The boot camp / training is harder. What to do? After noodling about it a while, I thought to redirect the training a bit. Instead of focusing on a bootcamp where kids create their own frontend only app (well, really more of a demo with very limited functionality) or some other completed program, I thought, maybe we should make the application "testing." That is, as the kids are going through the training, have them write tests for existing code bases (provided by the company that runs the training). This could evolve into tweaking and extending code as well.
When the kids start their software engineering internships, they'd start by writing tests rather than creating new features and again, they could, as they get comfortable in their apprenticeship be pushed then towards creating new code.
Why do I think this makes sense?
From the companies point of view, writing tests is super low risk and is something they always need more of. It also keeps the kids out of the codebase until their ready. From the kids point of view at the company, it will probably be easier for a kid to read and understand a small chunk of code and write a test for it rather than creating something new to integrate into a complex codebase.
From a training point of view, this exposes the kids to code reading and understanding - something rarely done and writing tests is probably a more gradual ramp up than diving into full programs.

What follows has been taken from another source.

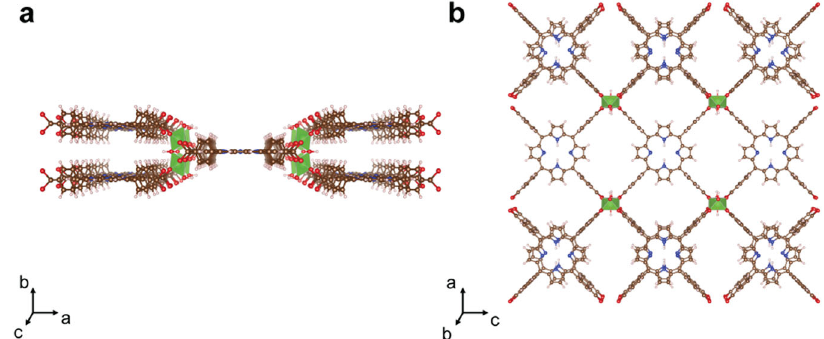
Fig. 1 Ball-and-stick representation of Al-PMOF. a View along the c -axis. b View along the b -axis. Color code: C (brown), O (red), N (blue), H (light pink), Al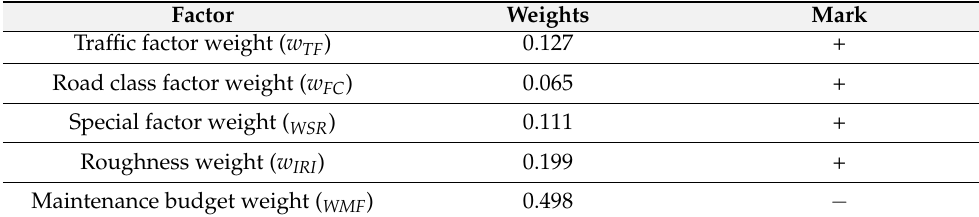
Table 4. Weight factors for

The kids will also learn professional workflows.
True, they'll still only be doing it in one language so if the training is in Javascript and their apprenticeship is in Python there will still be a professional ramp up but it will probably be easier to write tests in the new language given the example code of the code base, the code their testing, and probably other tests to mimic.
We'll see how it goes
So, that's what I'll be spending some time on over the next few weeks and months. Still just part time but happy to be back in the game.